20 April 2009

Albania

Carry Me In Your Dreams Kejsi Tola

"No strings attached..."

Whatever else Eurovision may give us, it all comes back to uncomplicated pop in the end. Countries can deliver complex anthems and multi-layered orchestration and lyrics as meaningful as some of the greatest poetry, but at some point they will recall and return to what the contest, at its core, is all about: upbeat, uptempo, straightforward songs that conform to certain criteria and are completely transparent. One country to have come full circle in this respect is Albania, who are returning to their pop roots in Moscow with Kejsi Tola's Carry Me In Your Dreams. Having cracked the top ten on debut with the similarly styled The Image Of You, they will be hoping that their restoration of Eurofabulousness takes them there once again after their wholly worthy but less successful intervening entries failed to do so, or failed to get them very far when they did.

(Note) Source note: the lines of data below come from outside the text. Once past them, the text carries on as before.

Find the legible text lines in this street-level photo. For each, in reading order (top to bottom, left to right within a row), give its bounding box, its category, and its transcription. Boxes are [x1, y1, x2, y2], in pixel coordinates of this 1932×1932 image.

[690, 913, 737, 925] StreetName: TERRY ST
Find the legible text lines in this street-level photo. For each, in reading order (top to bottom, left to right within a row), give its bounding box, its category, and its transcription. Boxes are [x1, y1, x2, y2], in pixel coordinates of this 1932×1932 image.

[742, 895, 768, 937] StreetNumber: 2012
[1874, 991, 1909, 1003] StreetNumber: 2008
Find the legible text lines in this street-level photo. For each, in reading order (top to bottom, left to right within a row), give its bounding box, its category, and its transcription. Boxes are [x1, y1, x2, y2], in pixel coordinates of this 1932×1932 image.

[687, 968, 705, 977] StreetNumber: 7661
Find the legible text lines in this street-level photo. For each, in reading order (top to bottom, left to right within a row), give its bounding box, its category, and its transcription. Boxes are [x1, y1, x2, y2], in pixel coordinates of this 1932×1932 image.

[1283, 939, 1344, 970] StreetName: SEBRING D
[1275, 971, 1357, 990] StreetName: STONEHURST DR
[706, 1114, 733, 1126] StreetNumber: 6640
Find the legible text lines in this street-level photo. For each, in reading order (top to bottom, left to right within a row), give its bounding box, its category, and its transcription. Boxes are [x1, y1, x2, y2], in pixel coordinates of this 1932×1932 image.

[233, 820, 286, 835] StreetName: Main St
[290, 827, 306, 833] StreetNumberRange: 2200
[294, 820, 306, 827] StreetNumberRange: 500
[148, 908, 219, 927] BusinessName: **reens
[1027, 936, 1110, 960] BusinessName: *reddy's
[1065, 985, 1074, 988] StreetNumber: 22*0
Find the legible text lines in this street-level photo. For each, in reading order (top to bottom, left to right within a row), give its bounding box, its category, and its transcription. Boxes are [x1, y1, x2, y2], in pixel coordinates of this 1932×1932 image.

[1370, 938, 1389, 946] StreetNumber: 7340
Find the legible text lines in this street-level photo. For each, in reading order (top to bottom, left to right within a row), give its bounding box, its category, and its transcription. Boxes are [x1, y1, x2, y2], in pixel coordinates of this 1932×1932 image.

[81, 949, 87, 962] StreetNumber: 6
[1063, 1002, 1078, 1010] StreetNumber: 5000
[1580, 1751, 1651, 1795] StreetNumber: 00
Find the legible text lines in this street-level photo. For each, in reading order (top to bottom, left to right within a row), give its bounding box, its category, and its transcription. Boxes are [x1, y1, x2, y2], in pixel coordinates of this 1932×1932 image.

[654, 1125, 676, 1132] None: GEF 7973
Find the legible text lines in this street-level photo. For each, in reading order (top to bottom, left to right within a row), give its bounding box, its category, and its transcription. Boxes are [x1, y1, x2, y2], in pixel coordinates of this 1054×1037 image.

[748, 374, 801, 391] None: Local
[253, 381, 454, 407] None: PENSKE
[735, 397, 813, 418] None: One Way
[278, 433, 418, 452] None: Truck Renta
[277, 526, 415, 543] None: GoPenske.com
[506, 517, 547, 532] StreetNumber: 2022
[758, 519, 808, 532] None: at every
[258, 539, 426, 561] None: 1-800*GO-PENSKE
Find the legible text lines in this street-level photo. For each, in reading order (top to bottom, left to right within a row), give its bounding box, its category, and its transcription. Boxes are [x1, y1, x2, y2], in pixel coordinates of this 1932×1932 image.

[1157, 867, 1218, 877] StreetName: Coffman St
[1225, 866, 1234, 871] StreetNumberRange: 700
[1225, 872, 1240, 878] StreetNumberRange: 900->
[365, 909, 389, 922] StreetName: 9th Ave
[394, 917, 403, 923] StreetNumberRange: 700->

I suspect, however, that composer Edmond Zhulali and lyricist June Muftaraj ('Mufty'?) Taylor - the same team behind Anjeza Shahini and Albania's first outing to the contest - will come away disappointed. While there's nothing wrong with Carry Me In Your Dreams, the fact that it comes fully labelled and does what it says on the tin may not be enough to sell it to the audience or the juries in a semi-final which is already hard enough to qualify from. It's destined to pick up points here and there, but I doubt it will collect enough of them to make it on its own, and the ingenuousness of the composition (in which the Albanian bagpipes seem more of an afterthought than ever before) suggests it is unlikely to win the support of any jury scoring it on depth and complexity. And in that case there'll only be one person who can change their minds: Ms Tola herself.

Unfortunately, where Kejsi is concerned it's very much a case of 'Jan Brady sings for Albania'. She has a fantastic voice for someone her age, but it's her age that's the problem: Festival i Këngës showed that while more than capable of belting out the song, she has no stage presence whatsoever. This was underscored in the preview video, in which she makes turning on the spot look like an exercise in applied mechanics. She is the quintessential ungainly teenager; one with killer vocals, sure, but however excited RTSH are getting about their Greek choreographer, there's only so much you can do with someone who makes a song like Carry Me In Your Dreams look like a gawky incident at a blue light disco. I would love for Albania to prove me wrong, since the song is one of my favourite pop concoctions in this year's selection, and unconditionally likeable, but I have my doubts.